Dataset records:
________

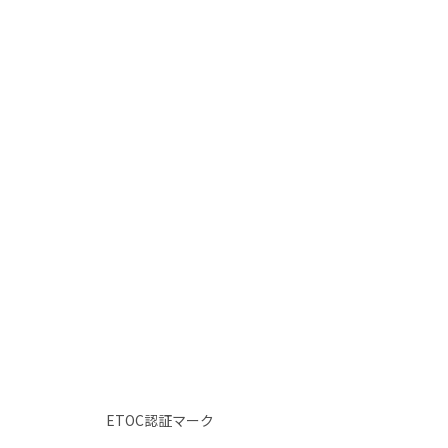
ETOC認証マーク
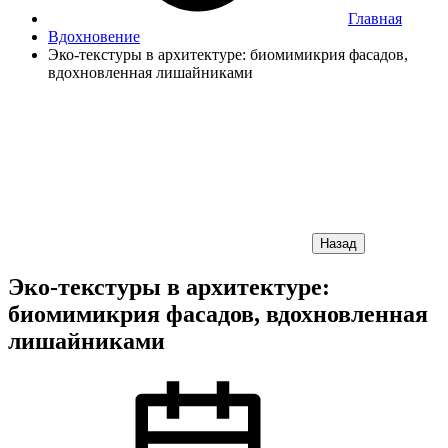
Главная
Вдохновение
Эко-текстуры в архитектуре: биомимикрия фасадов,
вдохновленная лишайниками
Назад
Эко-текстуры в архитектуре:
биомимикрия фасадов, вдохновленная
лишайниками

________

About this task:
Copy the lines above word for word, leaving out the pictures.

Answer:
ETOC認証マーク
Главная
Вдохновение
Эко-текстуры в архитектуре: биомимикрия фасадов,
вдохновленная лишайниками
Назад
Эко-текстуры в архитектуре:
биомимикрия фасадов, вдохновленная
лишайниками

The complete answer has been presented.